Lydia songea qu’en effet, dans le cas de la belle Mrs Linton, cela pourrait bien être vrai.
—Je me demande pourquoi ils sont venus ici, dit-elle d’un ton rêveur.
—Cela aussi est contre eux. C’est toujours mauvais signe quand des gens voyants viennent dans un endroit tranquille. Et ils ont amené des fourgons entiers de caisses: sa femme de chambre a dit à Mrs Ainger qu’ils avaient l’intention de rester un temps indéfini.
—Et lady Susan lui a vraiment tourné le dos dans le hall?
—Ma chère, elle a dit qu’elle le faisait pour le salut commun: à cela il n’y a pas de réplique! Mais ce pauvre Grossart est sens dessus dessous. Les Linton ont pris, vous le savez, l’appartement le plus cher, le salon en damas jaune qui est au-dessus de la voûte, et ils boivent du champagne à tous les repas.

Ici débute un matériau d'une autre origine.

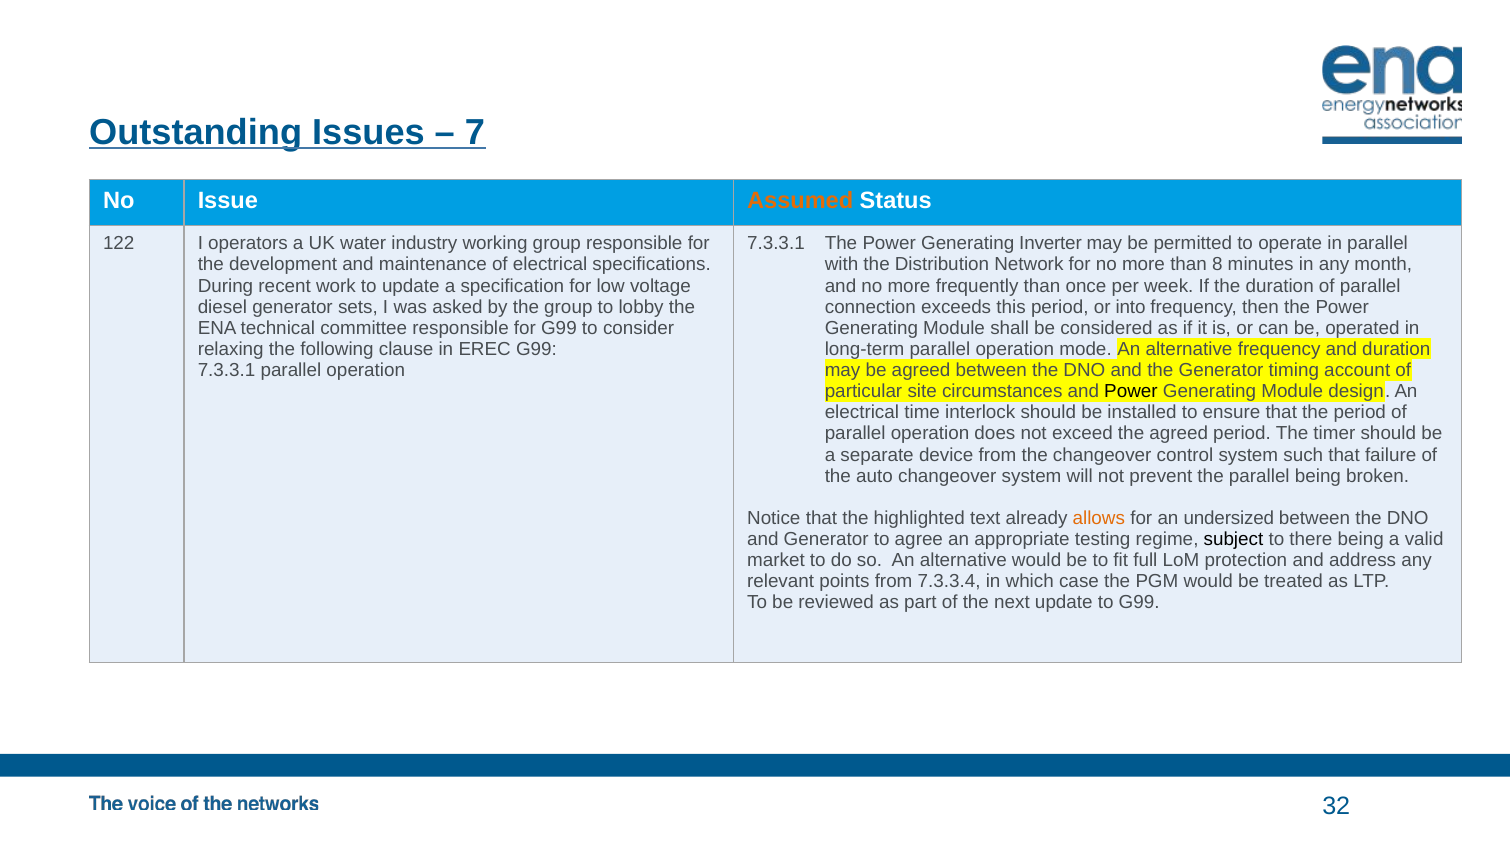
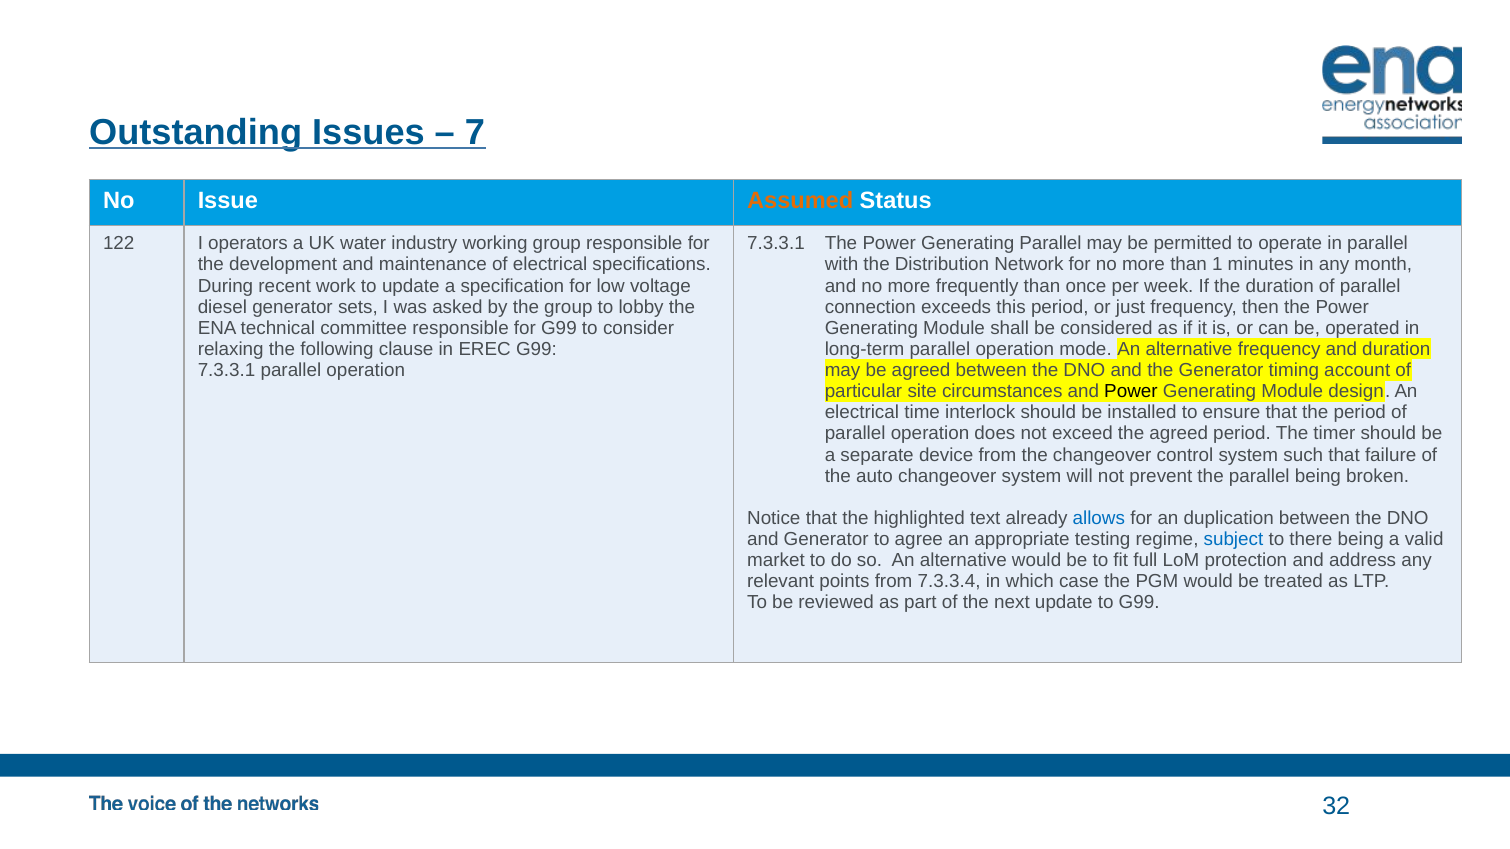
Generating Inverter: Inverter -> Parallel
8: 8 -> 1
into: into -> just
allows colour: orange -> blue
undersized: undersized -> duplication
subject colour: black -> blue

Elles se turent tandis que passaient près d’elles M. et Mrs Linton, celle-ci avec un front orageux et le menton menaçant, celui-là jeune, blond, avec la tête basse de l’enfant qui résiste et que sa bonne tire derrière elle.
—Qu’est-ce que votre mari pense d’eux, ma chère? murmura miss Pinsent.
Lydia se baissa pour cueillir une violette dans la bordure.
—Il ne me l’a pas dit.
—Trouverait-il bon que vous leur adressiez la parole? Je sais combien les Américaines comme il faut sont difficiles. Je suis persuadée que votre façon d’agir aurait de l’importance, et même du poids, auprès de lady Susan.
—Chère miss Pinsent, vous me flattez!
Lydia se leva en ramassant son livre et son ombrelle.
—Enfin, si l’on vous demande votre opinion, si lady Susan vous la demande, il me semble que vous ferez bien de préparer votre réponse! lui jeta miss Pinsent comme elle s’éloignait.